Driving the news: Last week, a group of leading researchers called for a renewed investigation into the origins of COVID-19 in a letter published in the journal Science.

  • It was the most prominent sign that the initial explanation for the emergence of SARS-CoV-2 — that it spilled over from an animal source — is coming into doubt.
  • There's no bulletproof evidence for either hypothesis yet, and the basic fact that past outbreaks have repeatedly been started by animal spillovers puts a higher burden of proof on the possibility of a lab leak.
  • But as Harvard epidemiologist Marc Lipsitch — a signatory to the Science letter — told WBUR last weekend, "If this did come from a laboratory, then that really has implications for the kind of work that we should be doing and the kind of safeguards that need to be in place if we're going to do that work."

How it works: Gain-of-function research involves purposefully enhancing pathogens in a lab to better understand them.

  • Proponents of such research argue it is one of the best ways to prepare for future pandemics, allowing scientists to identify potential genetic changes in pathogens that could make them more transmissible or virulent, and to design and stockpile vaccines and treatments.
  • Opponents say the research itself poses an unacceptable risk by bringing into the world more dangerous viruses that wouldn't have otherwise existed — potentially triggering pandemics if they escape in a lab accident.

The backstory: Concerns around gain-of-function research, prompted by work with the H5N1 avian flu virus, led the National Institutes of Health to put a funding pause in 2014 on such studies involving dangerous viruses like flu or SARS. The pause was lifted three years later after the creation of an oversight framework.

Like all low-probability/high-consequence events, hard data on both the true risks and benefits of gain-of-function research is hard to come by, which makes it difficult to estimate the scale of the threat.

  • In 2014, Lipsitch and Tom Inglesby of the Johns Hopkins Center for Health Security estimated the risk of a pandemic caused by an accidental release from a high-security biolab doing such work with a transmissible flu virus over a single year at between 1 in 10,000 and 1 in 100,000.
  • At the lower level, that's less than the expected risk of a random pedestrian dying in a traffic accident in a given year. Should a pandemic spill out of a lab, however, the result wouldn't be one person dying, but potentially millions.

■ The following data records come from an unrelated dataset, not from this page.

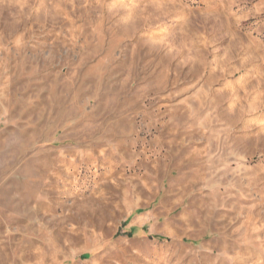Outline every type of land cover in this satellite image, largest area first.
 I'll list each match as a JSON object with an SVG mask.
<instances>
[{
	"label": "rangeland",
	"instance_id": "1",
	"mask_svg": "<svg viewBox=\"0 0 264 264\" xmlns=\"http://www.w3.org/2000/svg\"><path fill=\"white\" fill-rule=\"evenodd\" d=\"M0 264H264V0H0Z\"/></svg>",
	"mask_w": 264,
	"mask_h": 264
},
{
	"label": "trees",
	"instance_id": "2",
	"mask_svg": "<svg viewBox=\"0 0 264 264\" xmlns=\"http://www.w3.org/2000/svg\"><path fill=\"white\" fill-rule=\"evenodd\" d=\"M129 235H130V233H129Z\"/></svg>",
	"mask_w": 264,
	"mask_h": 264
}]
</instances>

Yes, but: An accidental human-made pandemic requires not just the creation of a more dangerous virus in a lab, but a safety breakdown that allows it to escape — and some experts argue that gain-of-function skeptics have overestimated the likelihood of such safety lapses.

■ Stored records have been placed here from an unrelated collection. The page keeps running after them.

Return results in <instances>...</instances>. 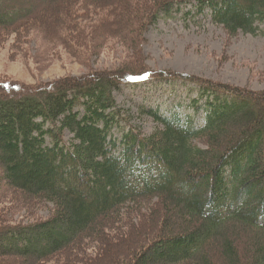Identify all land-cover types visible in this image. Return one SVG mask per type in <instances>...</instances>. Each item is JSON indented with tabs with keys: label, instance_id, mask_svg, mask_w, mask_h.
Segmentation results:
<instances>
[{
	"label": "trees",
	"instance_id": "trees-1",
	"mask_svg": "<svg viewBox=\"0 0 264 264\" xmlns=\"http://www.w3.org/2000/svg\"><path fill=\"white\" fill-rule=\"evenodd\" d=\"M192 3L235 34L262 28L264 0H2L0 29L89 60L102 46L94 26L140 49ZM141 63L50 84L0 79V264H264V90ZM150 75L201 88L205 122L153 110L156 133L132 125L117 92ZM49 202L51 216L23 219Z\"/></svg>",
	"mask_w": 264,
	"mask_h": 264
},
{
	"label": "rangeland",
	"instance_id": "rangeland-1",
	"mask_svg": "<svg viewBox=\"0 0 264 264\" xmlns=\"http://www.w3.org/2000/svg\"><path fill=\"white\" fill-rule=\"evenodd\" d=\"M259 23L262 28L258 33L244 30L235 34L216 21L211 9L203 12L198 3H192L173 14H164L149 28L140 49L127 46L121 37L111 34V40L104 42L99 38L101 32L94 26L98 43L103 47H99L101 52L89 60L77 58L68 48L56 44L43 33L36 32L22 39L19 35H4L0 29V79L50 84L68 76L91 73L93 69L118 70L141 65L144 61L157 72L173 70L208 81L263 91L264 21ZM117 93L132 125L147 134H154L165 126L153 110L162 111V114H198L201 123L207 117V106L203 105L208 104L209 96L204 97L201 88L184 80L174 82L150 75L143 81L124 84ZM201 106L204 109L201 110ZM126 125L128 127V121ZM116 132L118 137H123L126 131L123 126H118ZM68 138L73 141L76 133L69 130ZM199 142L209 145L204 140ZM54 207L55 203L51 202L40 204L25 210L31 217L23 219L30 222L32 218L49 217ZM141 213L142 210L134 214L137 220L140 222L144 218L151 223V219Z\"/></svg>",
	"mask_w": 264,
	"mask_h": 264
}]
</instances>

  • Outlawing or even more tightly regulating gain-of-function work would carry unknown risks itself, as we might lose out on research that could protect us against future pandemics.

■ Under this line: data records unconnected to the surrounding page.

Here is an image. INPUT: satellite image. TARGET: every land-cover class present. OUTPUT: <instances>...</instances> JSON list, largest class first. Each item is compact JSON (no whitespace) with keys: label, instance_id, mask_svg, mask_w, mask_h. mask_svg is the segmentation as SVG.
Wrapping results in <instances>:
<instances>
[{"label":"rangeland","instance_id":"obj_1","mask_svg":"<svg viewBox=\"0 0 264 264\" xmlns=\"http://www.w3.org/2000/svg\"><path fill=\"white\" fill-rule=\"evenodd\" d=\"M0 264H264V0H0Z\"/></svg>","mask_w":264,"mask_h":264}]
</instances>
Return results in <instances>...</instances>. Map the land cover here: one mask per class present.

What's next: Barring a sudden shift toward transparency by the Chinese government, we may never know conclusively the true origins of COVID-19. But the risk from human-made pathogens is almost surely growing.

  • More labs around the world are pursuing potentially risky virus research, and some of it is likely being done in less-than-optimal safety conditions — as may have been the case at the Wuhan Institute of Virology.
  • New tools that make it cheaper and easier to write gene sequences raise the risk as well, prompting California to move on a bill this week that would require DNA synthesis companies to adopt what are currently voluntary protocols to screen for dangerous sequences.
  • Whatever the ultimate results of the COVID-19 investigation, researchers should double down on lab safety, which has too often been an afterthought.

The bottom line: Should we discover that COVID-19 originated in research — however well-intentioned — a recent boost in public support for science could evaporate, which might be the greatest risk of all.